**EXTRAIT DE PAGE**
# # # # # # #

La locomotive pénétrant, phallus d’acier,
en gare de La Ciotat n’effraie (n’émoustille) plus personne, surtout à bord du « cheval
de fer » de la SNCF, au contraire, le spectacle d’un déraillement nous
rassérénerait, nous permettrait d’échapper à l’ennui chronologiquement conclu,
comme un pacte commercial et parfois fatal. Ethan Hunt, accroché sur le toit d’un
TGV, métaphorise la position délicieusement inconfortable (ou confortablement
anxiogène) et incarne, au plus près du corps, le devenir mortel dans une allégorie
platonicienne sur le simulacre ontologique du monde, système clos d’illusions,
d’extases et d’agonies au filigrane œdipien et biblique. Sa jouissance et sa mélancolie
riment avec celles du voyageur, y compris dans l’invraisemblance de la
dramaturgie (quoi de plus impensable qu’un accident vous arrivant ? Quoi
de plus irreprésentable que son propre trépas ?). Les images mortes du
film, dans leur vie faussement et irrésistiblement animée, conjurent les
tragédies de fait divers, la comptabilité macabre des statistiques de
catastrophes, la part de hasard létal intégrée à chaque routine, automatisme et
causalité de la machine (la caméra, une parmi d’autres). Sur les écrans ouverts,
allumés, descendus, logés dans l’appuie-tête du conducteur ou du partenaire à
la bien nommée « place du mort », apparaissent ainsi de fascinantes fantaisies
dont le but ultime semble relever de la toxicomanie légalisée, ludique,
culturelle (double sens). Voir le cinéma en mouvement, « au carré »,
revient par conséquent à superposer deux lignes de fuite, deux perspectives
équivalentes, deux destins réunis dans un identique continuum. À jamais aux commandes vers le terminus, la Camarde, souriante, accueillante, sucrée (sucette du
capitaine Savalas chez Mario Bava) nous conduit sans faillir vers notre
destination finale, de l’autre côté de tous les miroirs, dans l’abolition
définitive des récits, des imageries, des sensations, des expectations.
Le cinéma, ce divertissement de
masse, souligne le caractère funèbre du tourisme en le voilant aimablement de
sa gravité inoffensive, de sa légèreté mercantile. Puisqu’il faut mourir,
allons-y en première classe, au rythme d’une dernière histoire (Shéhérazade,
conteuse au couteau), dans la douceur veloutée des accoudoirs ou la vitre
ouverte au soleil. Les morts, infiniment patients, sur et derrière l’écran,
déjà arrivés depuis longtemps, nous attendent et sauront nous accueillir avec tous
les honneurs dus à notre nature puérile de voyeur sentimental.

# # # # # # #

**DONNÉES EXTRAITES**
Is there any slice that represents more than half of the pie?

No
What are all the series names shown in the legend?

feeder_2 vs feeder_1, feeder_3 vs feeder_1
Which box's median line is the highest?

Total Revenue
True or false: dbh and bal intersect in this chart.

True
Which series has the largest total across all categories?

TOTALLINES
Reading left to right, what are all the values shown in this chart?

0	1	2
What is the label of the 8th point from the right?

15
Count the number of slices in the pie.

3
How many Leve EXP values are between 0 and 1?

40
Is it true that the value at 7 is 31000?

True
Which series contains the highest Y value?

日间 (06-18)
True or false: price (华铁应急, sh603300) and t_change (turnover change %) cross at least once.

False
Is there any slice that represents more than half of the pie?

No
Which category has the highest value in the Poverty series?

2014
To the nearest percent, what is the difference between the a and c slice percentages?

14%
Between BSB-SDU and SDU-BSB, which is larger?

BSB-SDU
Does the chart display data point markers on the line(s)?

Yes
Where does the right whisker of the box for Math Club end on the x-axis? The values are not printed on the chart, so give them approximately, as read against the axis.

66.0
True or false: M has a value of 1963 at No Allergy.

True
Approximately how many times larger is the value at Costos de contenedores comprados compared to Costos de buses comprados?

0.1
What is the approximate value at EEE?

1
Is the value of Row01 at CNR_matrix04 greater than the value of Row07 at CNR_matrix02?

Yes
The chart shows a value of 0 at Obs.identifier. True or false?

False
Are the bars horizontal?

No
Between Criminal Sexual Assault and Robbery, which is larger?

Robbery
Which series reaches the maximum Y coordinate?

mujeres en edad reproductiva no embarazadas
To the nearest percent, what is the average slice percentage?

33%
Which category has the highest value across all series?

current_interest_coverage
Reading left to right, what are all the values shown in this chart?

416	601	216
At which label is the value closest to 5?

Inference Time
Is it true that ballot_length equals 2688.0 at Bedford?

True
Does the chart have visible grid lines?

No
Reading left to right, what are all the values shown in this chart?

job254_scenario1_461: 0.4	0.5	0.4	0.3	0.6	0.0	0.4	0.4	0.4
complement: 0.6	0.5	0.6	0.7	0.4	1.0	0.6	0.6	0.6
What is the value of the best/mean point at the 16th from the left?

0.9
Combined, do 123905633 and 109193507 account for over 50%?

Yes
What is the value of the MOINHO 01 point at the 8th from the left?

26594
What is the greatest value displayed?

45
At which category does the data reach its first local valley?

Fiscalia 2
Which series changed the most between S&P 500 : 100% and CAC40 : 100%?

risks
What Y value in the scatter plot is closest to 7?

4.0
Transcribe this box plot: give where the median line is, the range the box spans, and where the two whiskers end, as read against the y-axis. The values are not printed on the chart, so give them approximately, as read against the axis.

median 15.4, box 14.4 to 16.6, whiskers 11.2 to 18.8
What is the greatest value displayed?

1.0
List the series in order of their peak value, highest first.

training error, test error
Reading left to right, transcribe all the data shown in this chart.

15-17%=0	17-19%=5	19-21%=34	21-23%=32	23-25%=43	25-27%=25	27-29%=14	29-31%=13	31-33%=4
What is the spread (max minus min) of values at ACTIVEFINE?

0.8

# # # # # # #

**TRAVAIL DEMANDÉ**
• A. Pour chacun des énoncés suivants, indiquez par oui ou par non s’il concorde avec l’extrait, en citant textuellement les mots décisifs de celui-ci : (i) Ethan Hunt se trouve accroché sur le toit d’un TGV ; (ii) la locomotive qui entre en gare de La Ciotat effraie encore tout le monde ; (iii) le cinéma y est qualifié de divertissement de masse.
• B. Recopiez le passage de l’extrait compris entre « Le cinéma, ce » et « de voyeur sentimental. », bornes incluses, en remplaçant « première classe » par « seconde classe ».

**RÉPONSES PAR CONSIGNE**
• A.
(i) Oui : « Ethan Hunt, accroché sur le toit d’un TGV ».
(ii) Non : « n’effraie (n’émoustille) plus personne ».
(iii) Oui : « Le cinéma, ce divertissement de masse ».

• B.
Le cinéma, ce divertissement de
masse, souligne le caractère funèbre du tourisme en le voilant aimablement de
sa gravité inoffensive, de sa légèreté mercantile. Puisqu’il faut mourir,
allons-y en seconde classe, au rythme d’une dernière histoire (Shéhérazade,
conteuse au couteau), dans la douceur veloutée des accoudoirs ou la vitre
ouverte au soleil. Les morts, infiniment patients, sur et derrière l’écran,
déjà arrivés depuis longtemps, nous attendent et sauront nous accueillir avec tous
les honneurs dus à notre nature puérile de voyeur sentimental.